Duart Castle Anyone sailing into the Sound of Mull cannot fail to be impressed by the sight of Duart castle standing proudly on a rocky outcrop projecting into the Sound and protecting the entrance to Loch Linnhie. Dubh Ard in Gaelic means "Black Point" and this majestic castle was surely a strategic stronghold during the times of the Norse and Viking raiders.
Duart Castle is one of the classic residences of a highland Chief and remains today the seat of the Clan MacLean, in whose family it has been since at least the 14th century. The history of the castle, however, is long and fascinating.
The MacLeans of Duart descend from the lineage of Gillean of the battleaxe. The earliest reference to Duart is when one Lachlan Lubanach the fifth chief married Lady Elizabeth, daughter of the Lord of the Isles, and granddaughter to Robert II King of Scots.
Lachlan was granted the first charter for Duart as her dowry and in 1390 went on to build the large keep to the exterior of the curtain wall.In following years, clan feuds claimed the life of Red Hector the sixth chief at the battle of Harelaw in 1411.
Ewen MacLaine of Lochbuie also fell in battle and was beheaded. His spirit, the Headless horseman is said to ride in Glen Mor.
On the matrimonial side, things did not go all that well for the eleventh chief, Lachlan Cattanach. He chained his wife to the rocks in the Firth of Lorn in an attempt to drown her. Retribution was swift and merciless, she escaped, informed her father, Campbell, Earl of Argyll and Lachlan was murdered in his bed in Edinburgh by Sir John Campbell of Cawdor.
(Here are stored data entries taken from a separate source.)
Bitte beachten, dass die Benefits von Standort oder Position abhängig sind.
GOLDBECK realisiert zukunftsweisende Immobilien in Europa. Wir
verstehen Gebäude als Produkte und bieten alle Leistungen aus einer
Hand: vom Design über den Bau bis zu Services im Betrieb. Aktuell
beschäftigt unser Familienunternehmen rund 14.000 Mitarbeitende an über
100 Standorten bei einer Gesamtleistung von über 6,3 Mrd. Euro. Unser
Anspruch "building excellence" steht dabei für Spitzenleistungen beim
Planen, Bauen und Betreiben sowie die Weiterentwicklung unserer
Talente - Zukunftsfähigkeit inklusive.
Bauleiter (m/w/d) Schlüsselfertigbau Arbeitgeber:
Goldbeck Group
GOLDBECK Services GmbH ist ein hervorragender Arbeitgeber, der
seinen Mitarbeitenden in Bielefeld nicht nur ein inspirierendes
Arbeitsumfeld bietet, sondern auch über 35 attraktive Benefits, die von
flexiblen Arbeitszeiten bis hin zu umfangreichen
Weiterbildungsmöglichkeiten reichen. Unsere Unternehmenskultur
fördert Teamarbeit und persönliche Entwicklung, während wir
Bad luck dogged the MacLeans. In 1604 the clan chief was kidnapped along with others while aboard ship lying off Aros castle.
In 1674, the castle passed into the hands of Campbell, Earl of Argyll.
After the Jacobite rising of 1745 the castle was abandoned. Roofless and derelict it remained in that sorry state until 1911. Purchased by Sir Fitzroy MacLean the castle was rebuilt as a permanent residence.